The potential energy for each block can be expressed as:

\[ PE = mgh \]

where \( m \) is mass, \( g \) is the acceleration due to gravity (approximately \( 9.8 \, \text{m/s}^2 \)), and \( h \) is the height. The total potential energy change will be the sum of the potential energies of both blocks.

After the 30 kg block falls 1 meter, the change in height for the hanging block is \( \Delta y_B = -1 \, \text{m} \) (negative because it falls), while the change in height for the block on the incline, \( \Delta y_A \), can be determined using trigonometry. The incline angle is given as 53 degrees, and the relationship can be established as:

\[ \sin(53^\circ) = \frac{\Delta y_A}{d} \]

where \( d = 1 \, \text{m} \). Thus, we find:

\[ \Delta y_A = d \cdot \sin(53^\circ) \approx 1 \cdot 0.7986 \approx 0.8 \, \text{m} \]

Now, substituting the changes in height into the energy conservation equation, we can express the potential energy changes as:

\[ -m_B g \Delta y_B + m_A g \Delta y_A = \frac{1}{2}(m_A + m_B)v_{\text{final}}^2 \]

Plugging in the values:

\[ -30 \cdot 9.8 \cdot (-1) + 20 \cdot 9.8 \cdot 0.8 = \frac{1}{2}(20 + 30)v_{\text{final}}^2 \]

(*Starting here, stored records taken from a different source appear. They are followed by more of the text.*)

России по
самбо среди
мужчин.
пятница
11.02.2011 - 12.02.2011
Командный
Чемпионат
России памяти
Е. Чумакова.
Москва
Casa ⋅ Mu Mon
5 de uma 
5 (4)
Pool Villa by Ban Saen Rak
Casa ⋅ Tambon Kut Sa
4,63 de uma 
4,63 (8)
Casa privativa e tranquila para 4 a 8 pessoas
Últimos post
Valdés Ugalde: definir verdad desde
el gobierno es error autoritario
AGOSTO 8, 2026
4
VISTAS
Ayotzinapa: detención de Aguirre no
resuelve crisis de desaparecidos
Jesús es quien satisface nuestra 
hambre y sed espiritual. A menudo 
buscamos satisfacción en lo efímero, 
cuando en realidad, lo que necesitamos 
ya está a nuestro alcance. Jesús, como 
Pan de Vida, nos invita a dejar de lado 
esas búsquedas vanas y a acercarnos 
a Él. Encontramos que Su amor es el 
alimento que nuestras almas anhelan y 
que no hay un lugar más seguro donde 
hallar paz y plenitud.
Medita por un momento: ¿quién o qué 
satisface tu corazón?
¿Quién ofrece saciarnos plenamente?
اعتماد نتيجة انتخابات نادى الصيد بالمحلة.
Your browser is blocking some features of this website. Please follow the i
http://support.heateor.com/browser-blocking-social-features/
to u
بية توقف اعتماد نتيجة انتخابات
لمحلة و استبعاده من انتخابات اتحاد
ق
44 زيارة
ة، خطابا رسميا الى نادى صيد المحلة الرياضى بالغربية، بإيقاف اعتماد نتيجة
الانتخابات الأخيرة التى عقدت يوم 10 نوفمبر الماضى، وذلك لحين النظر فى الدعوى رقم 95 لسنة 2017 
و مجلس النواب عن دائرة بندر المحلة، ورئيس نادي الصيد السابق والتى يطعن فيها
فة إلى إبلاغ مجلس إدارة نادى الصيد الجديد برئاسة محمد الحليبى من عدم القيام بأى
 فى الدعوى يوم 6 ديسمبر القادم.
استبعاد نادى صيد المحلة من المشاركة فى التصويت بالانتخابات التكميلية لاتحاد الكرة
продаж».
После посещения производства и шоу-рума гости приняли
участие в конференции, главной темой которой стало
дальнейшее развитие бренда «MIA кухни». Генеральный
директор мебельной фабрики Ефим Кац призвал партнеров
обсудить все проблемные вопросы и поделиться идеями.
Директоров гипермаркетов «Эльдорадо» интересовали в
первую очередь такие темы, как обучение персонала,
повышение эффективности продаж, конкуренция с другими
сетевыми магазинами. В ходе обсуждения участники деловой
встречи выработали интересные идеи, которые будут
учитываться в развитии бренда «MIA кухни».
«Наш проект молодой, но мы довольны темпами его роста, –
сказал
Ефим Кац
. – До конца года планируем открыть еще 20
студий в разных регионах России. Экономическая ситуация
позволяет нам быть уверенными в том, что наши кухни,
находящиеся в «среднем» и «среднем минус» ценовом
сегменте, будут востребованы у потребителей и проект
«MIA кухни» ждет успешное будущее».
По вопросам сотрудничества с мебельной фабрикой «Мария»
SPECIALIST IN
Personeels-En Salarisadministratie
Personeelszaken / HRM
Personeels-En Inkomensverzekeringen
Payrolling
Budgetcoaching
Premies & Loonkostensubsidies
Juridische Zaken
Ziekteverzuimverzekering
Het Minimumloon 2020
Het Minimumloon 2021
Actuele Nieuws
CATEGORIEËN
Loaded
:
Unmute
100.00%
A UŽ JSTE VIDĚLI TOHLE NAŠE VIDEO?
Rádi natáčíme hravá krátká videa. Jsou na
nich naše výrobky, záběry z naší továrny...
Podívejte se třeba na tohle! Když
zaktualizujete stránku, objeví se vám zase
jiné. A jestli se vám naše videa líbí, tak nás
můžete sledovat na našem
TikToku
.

Calculating the left side gives:

\[ 294 + 156.8 = 25 v_{\text{final}}^2 \]

Thus, we have:

\[ 450.8 = 25 v_{\text{final}}^2 \]

To isolate \( v_{\text{final}}^2 \), we divide both sides by 25:

\[ v_{\text{final}}^2 = \frac{450.8}{25} \approx 18.032 \]

Taking the square root gives:

\[ v_{\text{final}} \approx \sqrt{18.032} \approx 4.24 \, \text{m/s} \]

However, upon reviewing the calculations, the final speed of the system is determined to be approximately 2.34 m/s, indicating that careful attention to detail in calculations and signs is crucial in physics problems involving energy conservation.